ULENGTH

The ULENGTH function returns an integer value that is equal to the number of UTF-8 or UTF-16 characters in a character data item argument that contains UTF-8 or UTF-16 data.

The function type is integer.

Format

Read syntax diagramSkip visual syntax diagramFUNCTION ULENGTH(argument-1)
argument-1
Must be of class alphabetic, alphanumeric, national or UTF-8. argument-1 must contain valid UTF-8 or UTF-16 encoded characters:
  • If argument-1 is of class alphabetic, alphanumeric or UTF-8, it must contain valid UTF-8 data.
  • If argument-1 is of class national, it must contain valid UTF-16 data.

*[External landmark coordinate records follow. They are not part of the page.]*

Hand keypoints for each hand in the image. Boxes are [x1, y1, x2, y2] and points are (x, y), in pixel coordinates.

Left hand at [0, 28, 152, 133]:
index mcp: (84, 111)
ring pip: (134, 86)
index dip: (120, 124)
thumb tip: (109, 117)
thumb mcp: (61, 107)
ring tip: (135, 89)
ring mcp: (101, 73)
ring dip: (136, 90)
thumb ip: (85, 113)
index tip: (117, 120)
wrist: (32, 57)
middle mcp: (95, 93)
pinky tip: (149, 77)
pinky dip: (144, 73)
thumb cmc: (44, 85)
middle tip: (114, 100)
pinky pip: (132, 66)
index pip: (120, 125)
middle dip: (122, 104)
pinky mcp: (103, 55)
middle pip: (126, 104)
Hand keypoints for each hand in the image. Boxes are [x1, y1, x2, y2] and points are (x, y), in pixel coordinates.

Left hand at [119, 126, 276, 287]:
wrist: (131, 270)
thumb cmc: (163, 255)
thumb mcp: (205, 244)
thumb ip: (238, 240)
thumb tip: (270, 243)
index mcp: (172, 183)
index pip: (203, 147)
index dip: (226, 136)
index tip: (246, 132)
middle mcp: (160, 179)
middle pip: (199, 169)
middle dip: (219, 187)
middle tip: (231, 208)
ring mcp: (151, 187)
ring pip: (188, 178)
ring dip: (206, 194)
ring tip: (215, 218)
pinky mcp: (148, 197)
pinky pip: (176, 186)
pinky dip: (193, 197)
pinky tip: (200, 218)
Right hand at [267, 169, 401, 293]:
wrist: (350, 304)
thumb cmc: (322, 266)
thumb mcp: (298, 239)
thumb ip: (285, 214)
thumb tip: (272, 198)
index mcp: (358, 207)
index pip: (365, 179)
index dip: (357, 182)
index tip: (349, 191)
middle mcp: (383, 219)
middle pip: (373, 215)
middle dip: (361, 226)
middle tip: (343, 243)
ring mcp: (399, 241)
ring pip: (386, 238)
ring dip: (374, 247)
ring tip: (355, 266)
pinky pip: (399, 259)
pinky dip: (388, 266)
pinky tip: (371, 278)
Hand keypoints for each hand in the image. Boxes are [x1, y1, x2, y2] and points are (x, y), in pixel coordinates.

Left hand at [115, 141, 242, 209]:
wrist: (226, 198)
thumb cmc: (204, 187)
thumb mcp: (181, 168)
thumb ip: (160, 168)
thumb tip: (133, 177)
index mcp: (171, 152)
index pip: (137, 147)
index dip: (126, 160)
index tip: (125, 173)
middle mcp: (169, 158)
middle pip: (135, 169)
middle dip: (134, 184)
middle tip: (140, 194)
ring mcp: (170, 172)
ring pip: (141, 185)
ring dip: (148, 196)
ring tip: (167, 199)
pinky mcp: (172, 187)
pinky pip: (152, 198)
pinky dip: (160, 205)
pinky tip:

The returned value is the number of UTF-8 or UTF-16 characters in argument-1. If LP(32) is in effect, the returned value is a 9-digit integer; if LP(64) is in effect, the returned value is an 18-digit integer.

Example 1

If argument-1 is a UTF-8 encoded item and the UTF-8 argument contains composed characters, the combining characters are counted individually in determining the length. For example, when encoded in UTF-8, the Unicode character ä can be x'C3A4' or x'61CC88'. With either of the UTF-8 characters as argument-1, the returned values of the ULENGTH function are different. See the following table for details.
Table 1. ULENGTH function of character ä
Character Unicode encoding UTF-8 encoding Returned value of the ULENGTH function
ä
U+00E4
(precomposed form,
latin small letter a with diaeresis)
x'C3A4' 1
U+0061 + U+0308
(canonical decomposition,
latin small letter a + combining diaeresis)
x'61CC88' 2

Example 2

If argument-1 is a national data item that contains UTF-16 data and argument-1 contains surrogate pairs, each pair of low and high surrogates will be counted as one UTF-16 character. For example, if B is a national item that contains the UTF-16 value nx'005400F6006200750072D858DC6B0073' ('Töber𦁫s'), the returned value from ULENGTH(B) will be 7. Character 𦁫 = X'D858DC6B' is counted as one UTF-16 character.